Mesoporous activated carbon for supercapacitors derived from coconut fiber by combining H3PO4-assisted hydrothermal pretreatment with KOH activation

The utilization of biomass resources as carbon precursors exhibits a promising application prospect for supercapacitor electrode material preparation. Here, we present mesoporous activated carbon from coconut fiber by H3PO4-assisted hydrothermal pretreatment combined with a low KOH-to-hydrochar ratio activation. The results show that the hydrothermal pretreatment increases the micropores of the activated carbons by hydrolyzing the β-glycosidic linkage of hemicelluloses and the aryl ether bond of lignin, causing depolymerization of lignin.
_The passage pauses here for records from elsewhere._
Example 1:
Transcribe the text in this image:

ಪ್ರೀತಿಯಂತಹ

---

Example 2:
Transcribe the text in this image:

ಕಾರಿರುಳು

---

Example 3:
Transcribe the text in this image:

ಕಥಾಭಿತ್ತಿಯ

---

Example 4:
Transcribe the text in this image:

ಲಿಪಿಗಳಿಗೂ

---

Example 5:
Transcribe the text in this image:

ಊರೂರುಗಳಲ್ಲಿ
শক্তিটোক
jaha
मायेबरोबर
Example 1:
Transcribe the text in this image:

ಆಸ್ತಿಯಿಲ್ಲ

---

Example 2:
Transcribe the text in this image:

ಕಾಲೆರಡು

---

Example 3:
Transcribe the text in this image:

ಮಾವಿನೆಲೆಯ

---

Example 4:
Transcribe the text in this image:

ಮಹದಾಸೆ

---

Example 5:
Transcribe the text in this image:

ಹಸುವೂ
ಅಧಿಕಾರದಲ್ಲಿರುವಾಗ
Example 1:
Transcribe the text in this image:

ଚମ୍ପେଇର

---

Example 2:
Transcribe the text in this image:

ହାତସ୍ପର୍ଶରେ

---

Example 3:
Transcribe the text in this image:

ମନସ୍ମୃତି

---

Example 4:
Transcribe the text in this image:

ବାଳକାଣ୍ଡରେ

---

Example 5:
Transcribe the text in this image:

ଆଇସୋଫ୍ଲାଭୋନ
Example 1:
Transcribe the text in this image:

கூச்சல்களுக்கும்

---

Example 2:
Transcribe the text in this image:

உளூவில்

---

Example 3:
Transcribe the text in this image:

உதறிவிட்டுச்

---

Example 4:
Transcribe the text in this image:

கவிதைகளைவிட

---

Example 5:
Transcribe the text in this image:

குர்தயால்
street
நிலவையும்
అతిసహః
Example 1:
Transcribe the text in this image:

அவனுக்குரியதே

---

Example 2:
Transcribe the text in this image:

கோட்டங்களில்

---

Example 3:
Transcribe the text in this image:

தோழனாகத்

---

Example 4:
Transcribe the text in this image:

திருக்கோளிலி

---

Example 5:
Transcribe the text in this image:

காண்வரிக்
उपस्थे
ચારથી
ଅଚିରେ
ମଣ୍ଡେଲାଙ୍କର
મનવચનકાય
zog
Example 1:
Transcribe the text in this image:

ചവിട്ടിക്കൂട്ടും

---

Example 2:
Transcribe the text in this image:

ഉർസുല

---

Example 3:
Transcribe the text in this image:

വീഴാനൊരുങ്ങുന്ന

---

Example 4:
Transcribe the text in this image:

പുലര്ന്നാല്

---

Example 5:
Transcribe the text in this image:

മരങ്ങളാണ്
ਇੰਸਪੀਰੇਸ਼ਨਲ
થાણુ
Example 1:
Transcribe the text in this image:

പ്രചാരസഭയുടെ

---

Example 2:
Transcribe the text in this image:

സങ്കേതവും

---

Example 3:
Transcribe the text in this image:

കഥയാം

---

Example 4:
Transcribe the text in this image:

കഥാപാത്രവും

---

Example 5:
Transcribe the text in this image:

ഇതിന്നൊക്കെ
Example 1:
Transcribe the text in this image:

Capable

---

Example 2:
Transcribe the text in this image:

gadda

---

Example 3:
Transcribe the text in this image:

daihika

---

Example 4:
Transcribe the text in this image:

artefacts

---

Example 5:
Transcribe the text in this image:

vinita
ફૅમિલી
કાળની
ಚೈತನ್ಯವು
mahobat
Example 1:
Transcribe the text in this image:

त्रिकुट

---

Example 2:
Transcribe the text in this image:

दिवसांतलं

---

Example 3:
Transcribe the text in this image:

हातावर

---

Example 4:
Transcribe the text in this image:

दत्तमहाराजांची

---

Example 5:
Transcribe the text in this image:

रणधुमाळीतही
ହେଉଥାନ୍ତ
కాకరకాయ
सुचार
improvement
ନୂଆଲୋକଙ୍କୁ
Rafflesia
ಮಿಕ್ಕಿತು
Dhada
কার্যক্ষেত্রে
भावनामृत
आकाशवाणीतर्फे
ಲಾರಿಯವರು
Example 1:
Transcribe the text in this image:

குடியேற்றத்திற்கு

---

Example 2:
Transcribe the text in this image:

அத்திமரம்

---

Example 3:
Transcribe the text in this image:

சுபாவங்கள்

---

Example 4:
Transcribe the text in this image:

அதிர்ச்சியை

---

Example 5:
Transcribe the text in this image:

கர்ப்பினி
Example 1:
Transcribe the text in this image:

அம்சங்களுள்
H3PO4 promotes hydrolysis and the subsequent KOH activation process develops a substantial number of mesopores and surface oxygen groups. The activated carbon prepared under 10 wt% H3PO4-assisted hydrothermal pretreatment combined with a 1:1 KOH-to-hydrochar ratio activation (PHC-1), which is much lower than normal alkali consumption for activation, obtains a large specific surface area (1217.10 m2 g−1), substantial mesoporous ratio (46.84%), and noteworthy surface oxygen content (13.49%). These properties bring about an impressive electrochemical performance (315.5 F g−1 at 1 A g−1, 76.83% retention at 20 A g−1). By comparison, activated carbons derived from unpretreated and water hydrothermal pretreatment methods display significantly lower mesoporous ratios and specific capacitances. When integrated into a symmetric supercapacitor, the PHC-1 carbon electrodes maintain remarkable cycling stability (remains 94.8% after 10000 cycles). The high proportion of mesopores in conjunction with adequate micropores endows the activated carbon with significantly higher electrochemical performances compared with the carbons mainly composed of micropores. All these electrochemical data indicate that mesoporous activated carbon PHC-1, with outstanding properties prepared using coconut fiber, has potential applications in energy storage.